A lei estabelece um mínimo de 30% de mulheres nas disputas pelos legislativos, com o mesmo patamar de destinação de verbas das legendas. A eleição deste ano é a primeira em que o Tribunal Superior Eleitoral (TSE) analisará casos suspeitos de burla a essa norma para identificar indícios de candidaturas femininas laranjas. Ou seja: o registro de uma mulher apenas para cumprir a cota.
Para a cientista política Karol Cavalcante, mesmo após mais de 15 anos da aprovação da lei que obriga os partidos a preencherem o mínimo de 30% de candidaturas femininas, eles seguem usando candidaturas de fachada.
“Em mais de 700 municípios brasileiros pelo menos um partido ou federação sequer cumpriu a cota de gênero nestas eleições. Pelo menos 759 candidatas a vereadoras registradas pelos partidos não tiveram nem o próprio voto e mais de 30 mil tiveram até 10 votos”, revela Cavalcante, que conclui que essas candidaturas não disputaram o processo eleitoral efetivamente.
Para combater as candidaturas laranjas femininas, a cientista política defende um sistema eleitoral com reserva de cadeiras. “Nesse modelo, os partidos não precisariam se preocupar em preencher vagas e sim em estimular a competição entre as que verdadeiramente estão na disputa”, explica.
Enquanto isso não ocorre, Cavalcante defende que o ideal é endurecer a fiscalização e punição aos partidos políticos que insistem em cometer esse tipo de irregularidade.
Desafios para ter mais mulheres na política
Para Karol Cavalcante, é preciso estimular as mulheres a participarem da vida política. “Para isso é necessário que os partidos políticos se apresentem como espaços atrativos e acolhedores. Não é possível falar em envolver as mulheres na atividade política sem falar na política de cuidados e na divisão do trabalho”, afirma.
A cientista política explica que, no geral, o cuidado com os filhos e o trabalho doméstico recaem sobre as mulheres. Dessa forma, a falta de tempo é um dos principais motivos para que elas não participem de forma ativa da política.
“É preciso um conjunto de medidas como: 1) Atividades políticas que ofereçam creche para que elas possam participar e levar seus filhos; 2) Horários de reuniões que sejam mais flexíveis; 3) Atividades políticas realizadas mais próximo dos locais de moradia e não apenas em determinada região específica. Essas, entre outras medidas, podem ser tomadas a fim de garantir uma maior participação”, enumera Karol Cavalcante.

------------------------------

PROBLEMAS A RESOLVER |
1: Responda às perguntas abaixo com base no trecho sobre candidaturas femininas.
(a) Qual percentual mínimo de mulheres a lei estabelece nas disputas pelos legislativos?
(b) Segundo Karol Cavalcante, quantas candidatas a vereadoras registradas pelos partidos não tiveram nem o próprio voto?
(c) Qual é, segundo a cientista política, um dos principais motivos para que as mulheres não participem de forma ativa da política?
2: Dê continuidade ao trecho sobre candidaturas femininas a partir do ponto em que ele termina.

------------------------------

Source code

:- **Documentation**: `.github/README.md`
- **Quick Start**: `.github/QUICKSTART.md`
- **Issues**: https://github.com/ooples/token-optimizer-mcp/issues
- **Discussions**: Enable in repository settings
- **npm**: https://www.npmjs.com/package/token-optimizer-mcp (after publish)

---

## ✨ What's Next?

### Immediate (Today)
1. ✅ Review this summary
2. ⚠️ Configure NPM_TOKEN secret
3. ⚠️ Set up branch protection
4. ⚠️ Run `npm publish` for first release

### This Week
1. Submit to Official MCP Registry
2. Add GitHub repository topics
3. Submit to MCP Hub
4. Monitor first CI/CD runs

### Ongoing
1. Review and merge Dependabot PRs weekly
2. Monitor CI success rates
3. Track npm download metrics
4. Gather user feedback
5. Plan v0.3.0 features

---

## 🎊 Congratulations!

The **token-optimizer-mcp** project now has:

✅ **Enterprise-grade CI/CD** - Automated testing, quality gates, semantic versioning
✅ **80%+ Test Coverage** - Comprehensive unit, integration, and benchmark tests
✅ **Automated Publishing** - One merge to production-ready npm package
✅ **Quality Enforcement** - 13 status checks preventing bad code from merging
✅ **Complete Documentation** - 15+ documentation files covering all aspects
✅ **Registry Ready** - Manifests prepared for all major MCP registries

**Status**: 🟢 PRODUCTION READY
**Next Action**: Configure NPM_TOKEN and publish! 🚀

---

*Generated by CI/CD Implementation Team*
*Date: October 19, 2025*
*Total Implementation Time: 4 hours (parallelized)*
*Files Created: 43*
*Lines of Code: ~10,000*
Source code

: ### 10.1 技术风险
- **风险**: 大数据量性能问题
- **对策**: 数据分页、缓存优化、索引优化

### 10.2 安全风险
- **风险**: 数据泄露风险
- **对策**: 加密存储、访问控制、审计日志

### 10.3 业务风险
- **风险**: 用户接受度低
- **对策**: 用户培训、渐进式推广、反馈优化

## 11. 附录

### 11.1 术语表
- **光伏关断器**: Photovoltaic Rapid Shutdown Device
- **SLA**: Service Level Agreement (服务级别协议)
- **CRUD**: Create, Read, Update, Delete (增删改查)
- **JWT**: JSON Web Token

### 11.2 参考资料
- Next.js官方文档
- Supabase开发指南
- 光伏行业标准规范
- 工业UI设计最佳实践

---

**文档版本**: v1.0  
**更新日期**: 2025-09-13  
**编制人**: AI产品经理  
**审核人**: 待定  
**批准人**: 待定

------------------------------

RESPOSTAS POR TAREFA |
1:
(a) 30%.
(b) Pelo menos 759.
(c) A falta de tempo.

2:
Além de tudo, o sistema eleitoral precisa de mudanças concretas para aumentar a participação feminina. Para isso, segundo a cientista política, é necessário que as mulheres deixem de ser apenas estimuladas a colocarem os nomes nas listas de candidatas.
“É necessário garantir expectativas reais de que elas sejam eleitas e nesse sentido é muito importante a reserva de cadeiras no parlamento para mulheres. Foi com esse tipo de medida que diversos países no mundo aumentaram efetivamente a presença de mulheres no parlamento”, aponta Cavalcante.
Além do mais, a mestre em Ciência Política diz que é preciso maior rigor na aplicação do Fundo Especial de Financiamento de Campanha (FEFC) destinado aos partidos políticos. O objetivo é investir em candidaturas de mulheres e na aplicação dos 5% do fundo partidário destinado para estimular a participação feminina na política.
“Não adianta prever em Lei o mínimo de recursos financeiros se os partidos não aplicarem. Nesse sentido, o TSE tem um papel importantíssimo em fiscalizar e punir episódios de desvio de finalidade desses recursos”, avalia.
O que as mulheres da política paraense dizem sobre a representatividade?
Elcione Barbalho, deputada federal
Vice-presidente nacional do MDB nacional e presidente do MDB Mulher no Pará, a deputada federal paraense Elcione Barbalho faz um balanço positivo das eleições de 2024 para o partido de centro do qual faz parte. “Tenho orgulho de comemorar a eleição de 22 prefeitas e 101 vereadoras paraenses do nosso partido. O MDB foi o partido que mais elegeu prefeitas em todo o país, são 130”, enaltece.
Contudo, Elcione admite que o preconceito e o desencorajamento de mulheres na política é ainda muito grande. O maior desafio, segundo a deputada, é combater barreiras estruturais e culturais. “Enfrentamos uma realidade em que, historicamente, o espaço de poder sempre foi predominantemente masculino, e isso reflete em como as candidaturas femininas são tratadas dentro dos próprios partidos, seja em questões de financiamento, visibilidade e apoio nas campanhas”, disse.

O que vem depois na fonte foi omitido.